* EXERCISE PROMPT
Reproduce every one of the following records verbatim, keeping each line unchanged and in its original order.

* MATERIAL
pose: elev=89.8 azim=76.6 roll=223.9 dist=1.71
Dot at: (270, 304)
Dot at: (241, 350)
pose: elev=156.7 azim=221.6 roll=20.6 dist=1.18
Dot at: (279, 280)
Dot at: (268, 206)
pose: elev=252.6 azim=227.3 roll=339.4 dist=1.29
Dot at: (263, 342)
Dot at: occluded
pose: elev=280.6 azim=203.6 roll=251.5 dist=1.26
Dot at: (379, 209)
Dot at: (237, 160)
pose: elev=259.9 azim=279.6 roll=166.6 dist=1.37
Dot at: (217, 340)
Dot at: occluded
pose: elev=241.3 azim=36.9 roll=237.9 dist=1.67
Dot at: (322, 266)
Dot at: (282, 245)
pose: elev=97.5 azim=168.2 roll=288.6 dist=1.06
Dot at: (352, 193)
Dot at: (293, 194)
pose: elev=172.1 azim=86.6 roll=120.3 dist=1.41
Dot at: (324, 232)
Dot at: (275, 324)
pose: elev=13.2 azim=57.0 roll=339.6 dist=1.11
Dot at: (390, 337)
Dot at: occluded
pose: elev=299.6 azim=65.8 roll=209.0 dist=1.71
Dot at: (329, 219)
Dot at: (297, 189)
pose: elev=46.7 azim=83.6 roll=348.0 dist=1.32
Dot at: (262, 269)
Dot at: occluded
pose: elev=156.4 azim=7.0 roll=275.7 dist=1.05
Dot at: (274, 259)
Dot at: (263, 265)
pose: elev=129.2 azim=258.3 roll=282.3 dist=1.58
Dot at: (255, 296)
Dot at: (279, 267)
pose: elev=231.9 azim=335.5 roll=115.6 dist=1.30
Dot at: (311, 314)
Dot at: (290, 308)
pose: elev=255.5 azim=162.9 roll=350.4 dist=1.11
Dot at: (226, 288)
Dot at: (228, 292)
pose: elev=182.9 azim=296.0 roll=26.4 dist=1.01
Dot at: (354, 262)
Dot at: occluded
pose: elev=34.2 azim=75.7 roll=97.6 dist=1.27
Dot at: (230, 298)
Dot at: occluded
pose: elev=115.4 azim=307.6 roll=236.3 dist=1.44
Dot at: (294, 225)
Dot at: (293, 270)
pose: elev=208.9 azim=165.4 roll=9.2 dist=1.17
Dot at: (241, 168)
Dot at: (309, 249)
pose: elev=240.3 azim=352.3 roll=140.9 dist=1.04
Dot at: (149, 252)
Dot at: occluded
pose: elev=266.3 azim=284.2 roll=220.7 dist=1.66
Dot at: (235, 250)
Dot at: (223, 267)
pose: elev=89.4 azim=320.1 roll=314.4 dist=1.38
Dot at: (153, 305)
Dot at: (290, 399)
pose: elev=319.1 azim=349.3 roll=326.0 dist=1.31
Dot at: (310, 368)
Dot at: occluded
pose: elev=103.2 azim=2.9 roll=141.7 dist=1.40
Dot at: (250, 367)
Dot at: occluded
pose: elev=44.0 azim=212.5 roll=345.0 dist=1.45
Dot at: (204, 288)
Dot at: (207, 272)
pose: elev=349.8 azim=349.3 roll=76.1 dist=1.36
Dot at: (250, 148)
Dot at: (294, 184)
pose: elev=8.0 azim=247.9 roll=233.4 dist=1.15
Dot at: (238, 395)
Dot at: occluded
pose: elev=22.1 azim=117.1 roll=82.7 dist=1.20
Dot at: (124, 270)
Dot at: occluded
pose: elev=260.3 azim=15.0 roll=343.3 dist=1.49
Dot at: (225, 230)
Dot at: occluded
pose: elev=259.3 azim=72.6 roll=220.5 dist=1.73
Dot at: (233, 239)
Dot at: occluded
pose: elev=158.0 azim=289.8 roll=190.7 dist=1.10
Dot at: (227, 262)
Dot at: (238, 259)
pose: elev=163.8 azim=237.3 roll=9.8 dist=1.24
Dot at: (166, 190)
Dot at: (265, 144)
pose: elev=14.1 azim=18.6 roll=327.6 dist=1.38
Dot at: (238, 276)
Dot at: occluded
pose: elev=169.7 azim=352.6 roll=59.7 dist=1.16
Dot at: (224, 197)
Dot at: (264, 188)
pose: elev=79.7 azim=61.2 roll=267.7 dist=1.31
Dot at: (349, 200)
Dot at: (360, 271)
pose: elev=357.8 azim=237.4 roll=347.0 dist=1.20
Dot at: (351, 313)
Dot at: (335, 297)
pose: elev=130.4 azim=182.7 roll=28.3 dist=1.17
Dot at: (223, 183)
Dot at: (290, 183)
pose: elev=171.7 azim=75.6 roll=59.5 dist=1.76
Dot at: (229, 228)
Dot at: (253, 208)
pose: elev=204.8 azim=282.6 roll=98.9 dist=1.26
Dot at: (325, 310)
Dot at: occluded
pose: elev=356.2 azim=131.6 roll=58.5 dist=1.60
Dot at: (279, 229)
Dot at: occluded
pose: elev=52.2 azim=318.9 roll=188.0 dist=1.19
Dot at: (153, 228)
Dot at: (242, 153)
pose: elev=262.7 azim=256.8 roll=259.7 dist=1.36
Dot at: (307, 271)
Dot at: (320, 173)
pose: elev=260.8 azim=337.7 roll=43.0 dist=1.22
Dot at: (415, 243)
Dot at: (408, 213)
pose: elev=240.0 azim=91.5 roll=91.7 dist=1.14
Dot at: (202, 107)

* THE SOLUTION
pose: elev=89.8 azim=76.6 roll=223.9 dist=1.71
Dot at: (270, 304)
Dot at: (241, 350)
pose: elev=156.7 azim=221.6 roll=20.6 dist=1.18
Dot at: (279, 280)
Dot at: (268, 206)
pose: elev=252.6 azim=227.3 roll=339.4 dist=1.29
Dot at: (263, 342)
Dot at: occluded
pose: elev=280.6 azim=203.6 roll=251.5 dist=1.26
Dot at: (379, 209)
Dot at: (237, 160)
pose: elev=259.9 azim=279.6 roll=166.6 dist=1.37
Dot at: (217, 340)
Dot at: occluded
pose: elev=241.3 azim=36.9 roll=237.9 dist=1.67
Dot at: (322, 266)
Dot at: (282, 245)
pose: elev=97.5 azim=168.2 roll=288.6 dist=1.06
Dot at: (352, 193)
Dot at: (293, 194)
pose: elev=172.1 azim=86.6 roll=120.3 dist=1.41
Dot at: (324, 232)
Dot at: (275, 324)
pose: elev=13.2 azim=57.0 roll=339.6 dist=1.11
Dot at: (390, 337)
Dot at: occluded
pose: elev=299.6 azim=65.8 roll=209.0 dist=1.71
Dot at: (329, 219)
Dot at: (297, 189)
pose: elev=46.7 azim=83.6 roll=348.0 dist=1.32
Dot at: (262, 269)
Dot at: occluded
pose: elev=156.4 azim=7.0 roll=275.7 dist=1.05
Dot at: (274, 259)
Dot at: (263, 265)
pose: elev=129.2 azim=258.3 roll=282.3 dist=1.58
Dot at: (255, 296)
Dot at: (279, 267)
pose: elev=231.9 azim=335.5 roll=115.6 dist=1.30
Dot at: (311, 314)
Dot at: (290, 308)
pose: elev=255.5 azim=162.9 roll=350.4 dist=1.11
Dot at: (226, 288)
Dot at: (228, 292)
pose: elev=182.9 azim=296.0 roll=26.4 dist=1.01
Dot at: (354, 262)
Dot at: occluded
pose: elev=34.2 azim=75.7 roll=97.6 dist=1.27
Dot at: (230, 298)
Dot at: occluded
pose: elev=115.4 azim=307.6 roll=236.3 dist=1.44
Dot at: (294, 225)
Dot at: (293, 270)
pose: elev=208.9 azim=165.4 roll=9.2 dist=1.17
Dot at: (241, 168)
Dot at: (309, 249)
pose: elev=240.3 azim=352.3 roll=140.9 dist=1.04
Dot at: (149, 252)
Dot at: occluded
pose: elev=266.3 azim=284.2 roll=220.7 dist=1.66
Dot at: (235, 250)
Dot at: (223, 267)
pose: elev=89.4 azim=320.1 roll=314.4 dist=1.38
Dot at: (153, 305)
Dot at: (290, 399)
pose: elev=319.1 azim=349.3 roll=326.0 dist=1.31
Dot at: (310, 368)
Dot at: occluded
pose: elev=103.2 azim=2.9 roll=141.7 dist=1.40
Dot at: (250, 367)
Dot at: occluded
pose: elev=44.0 azim=212.5 roll=345.0 dist=1.45
Dot at: (204, 288)
Dot at: (207, 272)
pose: elev=349.8 azim=349.3 roll=76.1 dist=1.36
Dot at: (250, 148)
Dot at: (294, 184)
pose: elev=8.0 azim=247.9 roll=233.4 dist=1.15
Dot at: (238, 395)
Dot at: occluded
pose: elev=22.1 azim=117.1 roll=82.7 dist=1.20
Dot at: (124, 270)
Dot at: occluded
pose: elev=260.3 azim=15.0 roll=343.3 dist=1.49
Dot at: (225, 230)
Dot at: occluded
pose: elev=259.3 azim=72.6 roll=220.5 dist=1.73
Dot at: (233, 239)
Dot at: occluded
pose: elev=158.0 azim=289.8 roll=190.7 dist=1.10
Dot at: (227, 262)
Dot at: (238, 259)
pose: elev=163.8 azim=237.3 roll=9.8 dist=1.24
Dot at: (166, 190)
Dot at: (265, 144)
pose: elev=14.1 azim=18.6 roll=327.6 dist=1.38
Dot at: (238, 276)
Dot at: occluded
pose: elev=169.7 azim=352.6 roll=59.7 dist=1.16
Dot at: (224, 197)
Dot at: (264, 188)
pose: elev=79.7 azim=61.2 roll=267.7 dist=1.31
Dot at: (349, 200)
Dot at: (360, 271)
pose: elev=357.8 azim=237.4 roll=347.0 dist=1.20
Dot at: (351, 313)
Dot at: (335, 297)
pose: elev=130.4 azim=182.7 roll=28.3 dist=1.17
Dot at: (223, 183)
Dot at: (290, 183)
pose: elev=171.7 azim=75.6 roll=59.5 dist=1.76
Dot at: (229, 228)
Dot at: (253, 208)
pose: elev=204.8 azim=282.6 roll=98.9 dist=1.26
Dot at: (325, 310)
Dot at: occluded
pose: elev=356.2 azim=131.6 roll=58.5 dist=1.60
Dot at: (279, 229)
Dot at: occluded
pose: elev=52.2 azim=318.9 roll=188.0 dist=1.19
Dot at: (153, 228)
Dot at: (242, 153)
pose: elev=262.7 azim=256.8 roll=259.7 dist=1.36
Dot at: (307, 271)
Dot at: (320, 173)
pose: elev=260.8 azim=337.7 roll=43.0 dist=1.22
Dot at: (415, 243)
Dot at: (408, 213)
pose: elev=240.0 azim=91.5 roll=91.7 dist=1.14
Dot at: (202, 107)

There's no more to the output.